Directions for this task: Please restate the data word for word.

***** Provided data *****

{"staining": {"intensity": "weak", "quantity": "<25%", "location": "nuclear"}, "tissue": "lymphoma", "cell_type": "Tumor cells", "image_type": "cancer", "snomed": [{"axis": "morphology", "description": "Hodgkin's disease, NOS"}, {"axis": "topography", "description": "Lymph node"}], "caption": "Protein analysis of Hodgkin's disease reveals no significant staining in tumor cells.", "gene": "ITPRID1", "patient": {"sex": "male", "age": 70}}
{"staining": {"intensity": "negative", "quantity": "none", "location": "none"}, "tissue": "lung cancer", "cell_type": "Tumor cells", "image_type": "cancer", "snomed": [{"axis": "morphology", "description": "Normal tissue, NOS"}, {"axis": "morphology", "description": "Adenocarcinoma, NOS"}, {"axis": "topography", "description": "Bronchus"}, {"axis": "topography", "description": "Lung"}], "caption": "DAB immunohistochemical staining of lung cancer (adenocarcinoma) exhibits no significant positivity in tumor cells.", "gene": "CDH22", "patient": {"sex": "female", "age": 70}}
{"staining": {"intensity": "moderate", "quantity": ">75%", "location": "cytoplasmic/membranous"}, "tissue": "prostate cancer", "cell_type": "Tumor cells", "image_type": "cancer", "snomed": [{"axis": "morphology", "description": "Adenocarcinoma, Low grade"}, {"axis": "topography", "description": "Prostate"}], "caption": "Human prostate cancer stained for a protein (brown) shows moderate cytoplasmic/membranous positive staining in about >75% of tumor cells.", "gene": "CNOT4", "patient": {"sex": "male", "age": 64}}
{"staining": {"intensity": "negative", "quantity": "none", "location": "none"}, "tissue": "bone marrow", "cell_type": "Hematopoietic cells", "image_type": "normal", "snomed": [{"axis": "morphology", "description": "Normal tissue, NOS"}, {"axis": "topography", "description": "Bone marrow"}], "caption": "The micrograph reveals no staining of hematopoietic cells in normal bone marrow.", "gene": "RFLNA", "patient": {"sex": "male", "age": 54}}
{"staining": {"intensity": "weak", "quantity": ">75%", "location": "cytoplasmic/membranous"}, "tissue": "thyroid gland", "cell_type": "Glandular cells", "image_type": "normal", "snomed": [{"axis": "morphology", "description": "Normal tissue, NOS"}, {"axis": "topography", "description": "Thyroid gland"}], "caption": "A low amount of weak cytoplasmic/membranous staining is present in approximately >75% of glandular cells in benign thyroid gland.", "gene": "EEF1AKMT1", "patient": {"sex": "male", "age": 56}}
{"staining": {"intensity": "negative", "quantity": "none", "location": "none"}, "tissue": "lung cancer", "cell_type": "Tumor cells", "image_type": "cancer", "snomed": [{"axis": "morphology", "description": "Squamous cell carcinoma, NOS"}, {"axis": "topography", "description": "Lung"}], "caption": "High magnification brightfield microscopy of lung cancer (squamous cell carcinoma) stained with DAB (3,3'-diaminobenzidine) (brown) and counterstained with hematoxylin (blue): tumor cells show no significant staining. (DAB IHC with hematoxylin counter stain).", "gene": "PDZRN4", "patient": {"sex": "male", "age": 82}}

*****

Answer section:
{"staining": {"intensity": "weak", "quantity": "<25%", "location": "nuclear"}, "tissue": "lymphoma", "cell_type": "Tumor cells", "image_type": "cancer", "snomed": [{"axis": "morphology", "description": "Hodgkin's disease, NOS"}, {"axis": "topography", "description": "Lymph node"}], "caption": "Protein analysis of Hodgkin's disease reveals no significant staining in tumor cells.", "gene": "ITPRID1", "patient": {"sex": "male", "age": 70}}
{"staining": {"intensity": "negative", "quantity": "none", "location": "none"}, "tissue": "lung cancer", "cell_type": "Tumor cells", "image_type": "cancer", "snomed": [{"axis": "morphology", "description": "Normal tissue, NOS"}, {"axis": "morphology", "description": "Adenocarcinoma, NOS"}, {"axis": "topography", "description": "Bronchus"}, {"axis": "topography", "description": "Lung"}], "caption": "DAB immunohistochemical staining of lung cancer (adenocarcinoma) exhibits no significant positivity in tumor cells.", "gene": "CDH22", "patient": {"sex": "female", "age": 70}}
{"staining": {"intensity": "moderate", "quantity": ">75%", "location": "cytoplasmic/membranous"}, "tissue": "prostate cancer", "cell_type": "Tumor cells", "image_type": "cancer", "snomed": [{"axis": "morphology", "description": "Adenocarcinoma, Low grade"}, {"axis": "topography", "description": "Prostate"}], "caption": "Human prostate cancer stained for a protein (brown) shows moderate cytoplasmic/membranous positive staining in about >75% of tumor cells.", "gene": "CNOT4", "patient": {"sex": "male", "age": 64}}
{"staining": {"intensity": "negative", "quantity": "none", "location": "none"}, "tissue": "bone marrow", "cell_type": "Hematopoietic cells", "image_type": "normal", "snomed": [{"axis": "morphology", "description": "Normal tissue, NOS"}, {"axis": "topography", "description": "Bone marrow"}], "caption": "The micrograph reveals no staining of hematopoietic cells in normal bone marrow.", "gene": "RFLNA", "patient": {"sex": "male", "age": 54}}
{"staining": {"intensity": "weak", "quantity": ">75%", "location": "cytoplasmic/membranous"}, "tissue": "thyroid gland", "cell_type": "Glandular cells", "image_type": "normal", "snomed": [{"axis": "morphology", "description": "Normal tissue, NOS"}, {"axis": "topography", "description": "Thyroid gland"}], "caption": "A low amount of weak cytoplasmic/membranous staining is present in approximately >75% of glandular cells in benign thyroid gland.", "gene": "EEF1AKMT1", "patient": {"sex": "male", "age": 56}}
{"staining": {"intensity": "negative", "quantity": "none", "location": "none"}, "tissue": "lung cancer", "cell_type": "Tumor cells", "image_type": "cancer", "snomed": [{"axis": "morphology", "description": "Squamous cell carcinoma, NOS"}, {"axis": "topography", "description": "Lung"}], "caption": "High magnification brightfield microscopy of lung cancer (squamous cell carcinoma) stained with DAB (3,3'-diaminobenzidine) (brown) and counterstained with hematoxylin (blue): tumor cells show no significant staining. (DAB IHC with hematoxylin counter stain).", "gene": "PDZRN4", "patient": {"sex": "male", "age": 82}}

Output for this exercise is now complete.